Written by Stephen Poloz

How is Canada doing on the trade front? The common perception is that exporters are struggling, mainly due to the strong Canadian dollar, and that the lone exception is the energy sector.

Now that the numbers are in for all of 2005, we can look at the year’s performance objectively. And the numbers suggest that there is a fair bit of good news in Canada’s export sector.

Consider that merchandise exports rose by 5.7% in 2005. This is less than might have been hoped — given that the global economy grew at a pace in excess of 4%, something closer to 8% export growth would have been a reasonable forecast. But the Canadian dollar is now about 30% higher than its low point in 2002, and this was bound to have a negative impact in some sectors. What is surprising, perhaps, is how little impact the appreciation has had on export growth.

Nor does the figure of 5.7% tell the whole tale. Overall, Canada’s exports have momentum heading into 2006. December 2005 export levels were nearly 16% higher than December 2004. Even so, many would simply note that export growth has been mostly about energy, because of high oil and gas prices. Indeed, something like 80% of the year’s growth came from this source. But looking beneath this, and correcting for price fluctuations, reveals an entirely different story.

After adjusting for price increases, it turns out that exporters saw growth of 3.6% in 2005, a respectable number. And, virtually none of this growth was due to increased shipments of energy. In fact, 80% of the growth in export shipments came from machinery and equipment and the auto sector. This is very surprising in light of the dollar’s big increase.

In fact, export volume weakness was concentrated in wheat, alcoholic beverages, pulp and paper, organic chemicals, fertilizers and certain consumer goods. In contrast, there was considerable growth in export volumes of metals and ores (7.4%), industrial machinery (5.1%), aircraft and parts (9.6%), ground transportation equipment (8.0%), televisions and telecommunications equipment (16.9%), office equipment (16.5%) and autos and parts (3.7%).
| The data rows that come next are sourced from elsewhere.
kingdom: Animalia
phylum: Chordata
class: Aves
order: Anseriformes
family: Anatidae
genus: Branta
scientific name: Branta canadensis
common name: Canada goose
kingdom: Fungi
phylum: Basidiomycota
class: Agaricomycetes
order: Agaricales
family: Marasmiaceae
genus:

This resilience in some manufacturing sectors suggests that many are finding ways to cope with a strong currency, not to mention high prices for metals and various forms of energy. One piece of evidence is that companies are investing heavily, taking advantage of the strong dollar to import all sorts of new equipment at low prices. After adjusting for price effects, the trade figures show that machinery and equipment imports rose by 15.2% in 2005, a number that rivals that posted during the run-up to Y2K. There are big numbers for mining and drilling equipment (36.7%), of course, but also for office machinery (24.0%) and other industrial equipment (11.5%). We cannot expect all sectors to respond at the same pace, but these numbers augur well for the future.

The bottom line? Clearly, there is more to Canada’s recent export performance than just energy shipments. The resilience and flexibility being demonstrated by other sectors in response to the strong Canadian dollar is very encouraging. Expect these trends to continue in 2006.

February 16, 2006

The views expressed here are those of the author, and not necessarily of Export Development Canada.